Re: [PATCH v9 3/3] x86/sgx: Fine grained SGX MCA behavior for virtualization

Zhiquan Li <zhiquan1.li@xxxxxxxxx> · Wed, 12 Oct 2022 13:09:25 +0800

On 2022/10/11 22:04, Dave Hansen wrote:
> On 9/19/22 23:39, Zhiquan Li wrote:
>> Today, if a guest accesses an SGX EPC page with memory failure,
>> the kernel behavior will kill the entire guest.  This blast
>> radius is too large.  It would be idea to kill only the SGX
> 
> 				ideal ^
> 
>> application inside the guest.
>>
>> To fix this, send a SIGBUS to host userspace (like QEMU) which can
>> follow up by injecting a #MC to the guest.
> 
> This doesn't make any sense to me.  It's *ALREADY* sending a SIGBUS.
> So, whatever is making this better, it's not "send a SIGBUS" that's
> doing it.
> 
> What does this patch actually do to reduce the blast radius?
> 

Thanks for your attention, Dave.

This part comes from your comments previously:

https://lore.kernel.org/linux-sgx/Yrf27fugD7lkyaek@xxxxxxxxxx/T/#m6d62670eb530fab178eefaaaf31a22c4475e818d

The key is the SIGBUS should with code BUS_MCEERR_AR and virtual address
of virtual EPC page. Hypervisor can identify it with the specific code
and inject #MC to the guest.

Can we change the statement like this?

    To fix this, send a SIGBUS with code BUS_MCEERR_AR and virtual
    address of virtual EPC page to host userspace (like QEMU) which can
    follow up by injecting a #MC to the guest.

**Transcribed page contents:**
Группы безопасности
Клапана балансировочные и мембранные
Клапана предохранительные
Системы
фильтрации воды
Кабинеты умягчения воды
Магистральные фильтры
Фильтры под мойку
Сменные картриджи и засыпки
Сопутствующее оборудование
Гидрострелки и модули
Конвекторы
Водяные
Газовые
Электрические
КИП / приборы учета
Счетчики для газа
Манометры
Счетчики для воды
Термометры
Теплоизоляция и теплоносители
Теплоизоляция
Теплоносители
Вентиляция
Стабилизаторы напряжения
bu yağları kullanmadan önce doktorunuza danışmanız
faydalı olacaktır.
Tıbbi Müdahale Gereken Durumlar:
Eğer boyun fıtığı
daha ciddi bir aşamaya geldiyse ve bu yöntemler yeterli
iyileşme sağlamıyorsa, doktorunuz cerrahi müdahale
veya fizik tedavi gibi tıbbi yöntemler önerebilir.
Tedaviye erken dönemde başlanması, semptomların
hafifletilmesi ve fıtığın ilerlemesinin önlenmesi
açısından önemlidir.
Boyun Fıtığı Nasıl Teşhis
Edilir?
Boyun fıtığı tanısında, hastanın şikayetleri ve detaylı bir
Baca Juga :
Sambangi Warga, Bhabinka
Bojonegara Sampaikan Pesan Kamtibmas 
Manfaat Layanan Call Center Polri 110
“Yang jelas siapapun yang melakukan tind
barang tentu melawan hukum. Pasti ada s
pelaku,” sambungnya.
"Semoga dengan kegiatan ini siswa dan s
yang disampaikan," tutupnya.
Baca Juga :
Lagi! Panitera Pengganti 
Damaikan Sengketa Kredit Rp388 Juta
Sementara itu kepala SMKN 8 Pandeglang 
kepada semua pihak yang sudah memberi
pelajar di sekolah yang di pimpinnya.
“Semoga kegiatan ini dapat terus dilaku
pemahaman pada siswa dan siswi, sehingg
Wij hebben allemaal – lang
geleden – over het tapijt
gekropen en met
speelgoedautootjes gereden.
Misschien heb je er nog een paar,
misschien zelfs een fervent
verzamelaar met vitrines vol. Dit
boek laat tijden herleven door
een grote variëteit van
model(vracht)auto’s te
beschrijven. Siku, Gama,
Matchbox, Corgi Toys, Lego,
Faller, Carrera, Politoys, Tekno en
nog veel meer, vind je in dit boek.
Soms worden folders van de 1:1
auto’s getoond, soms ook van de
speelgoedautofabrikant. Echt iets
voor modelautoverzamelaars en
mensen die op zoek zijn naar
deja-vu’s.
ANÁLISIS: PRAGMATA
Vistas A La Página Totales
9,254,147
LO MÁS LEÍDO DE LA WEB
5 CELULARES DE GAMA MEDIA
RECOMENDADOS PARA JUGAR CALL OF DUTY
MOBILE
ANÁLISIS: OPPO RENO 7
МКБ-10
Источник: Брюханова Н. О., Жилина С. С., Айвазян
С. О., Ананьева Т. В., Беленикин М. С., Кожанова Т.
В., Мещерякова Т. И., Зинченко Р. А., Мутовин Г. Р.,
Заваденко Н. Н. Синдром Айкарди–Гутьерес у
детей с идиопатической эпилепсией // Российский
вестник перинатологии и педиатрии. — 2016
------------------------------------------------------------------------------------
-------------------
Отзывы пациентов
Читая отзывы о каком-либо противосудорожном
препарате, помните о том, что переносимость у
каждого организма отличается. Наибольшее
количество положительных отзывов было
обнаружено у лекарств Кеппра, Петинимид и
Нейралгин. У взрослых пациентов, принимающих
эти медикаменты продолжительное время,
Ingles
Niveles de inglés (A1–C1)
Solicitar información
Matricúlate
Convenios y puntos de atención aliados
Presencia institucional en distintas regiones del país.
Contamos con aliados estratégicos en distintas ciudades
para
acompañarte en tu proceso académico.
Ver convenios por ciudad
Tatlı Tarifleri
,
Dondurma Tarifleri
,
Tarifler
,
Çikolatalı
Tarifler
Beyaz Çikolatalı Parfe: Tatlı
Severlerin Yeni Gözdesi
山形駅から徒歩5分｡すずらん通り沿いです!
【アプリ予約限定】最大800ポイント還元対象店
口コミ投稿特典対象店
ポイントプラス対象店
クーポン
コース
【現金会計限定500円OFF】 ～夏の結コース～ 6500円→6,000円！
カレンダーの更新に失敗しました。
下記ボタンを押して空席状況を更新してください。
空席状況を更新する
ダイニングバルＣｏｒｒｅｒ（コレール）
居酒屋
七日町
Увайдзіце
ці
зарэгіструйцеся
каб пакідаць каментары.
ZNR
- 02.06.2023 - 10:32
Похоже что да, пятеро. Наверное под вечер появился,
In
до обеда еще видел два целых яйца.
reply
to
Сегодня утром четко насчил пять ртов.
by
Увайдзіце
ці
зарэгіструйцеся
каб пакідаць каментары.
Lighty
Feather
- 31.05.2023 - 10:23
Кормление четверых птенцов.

**What you will do:**
a – Decide whether each statement agrees with the SGX patch discussion: (i) Dave Hansen says the kernel is already sending a SIGBUS; (ii) Zhiquan Li says the hypervisor can recognize the SIGBUS by its specific code; (iii) the reply proposes sending the SIGBUS with the physical address of the EPC page. Answer yes or no for each and quote the words from the discussion that decide it.
b – Please write the next part of the SGX patch discussion, picking up after its last sentence.

**Responses for each task:**
a –
(i) Yes: "It's *ALREADY* sending a SIGBUS."
(ii) Yes: "Hypervisor can identify it with the specific code"
(iii) No: "BUS_MCEERR_AR and virtual address"

b –
>> SGX virtual EPC driver doesn't explicitly prevent virtual EPC instance
>> being shared by multiple VMs via fork().  However KVM doesn't support
>> running a VM across multiple mm structures, and the de facto userspace
>> hypervisor (Qemu) doesn't use fork() to create a new VM, so in practice
>> this should not happen.
> 
> This is out of the blue.  Why is this here?
> 
> What happens if a hypervisor *DOES* fork()?  What's the fallout?

This part originates from below discussion:

https://lore.kernel.org/linux-sgx/52dc7f50b68c99cecb9e1c3383d9c6d88734cd67.camel@xxxxxxxxx/#t

It intents to answer the question:

    Do you think the processes sharing the same enclave need to be
    killed, even they had not touched the EPC page with hardware error?

Dave, do you mean it's not appropriate to be put here?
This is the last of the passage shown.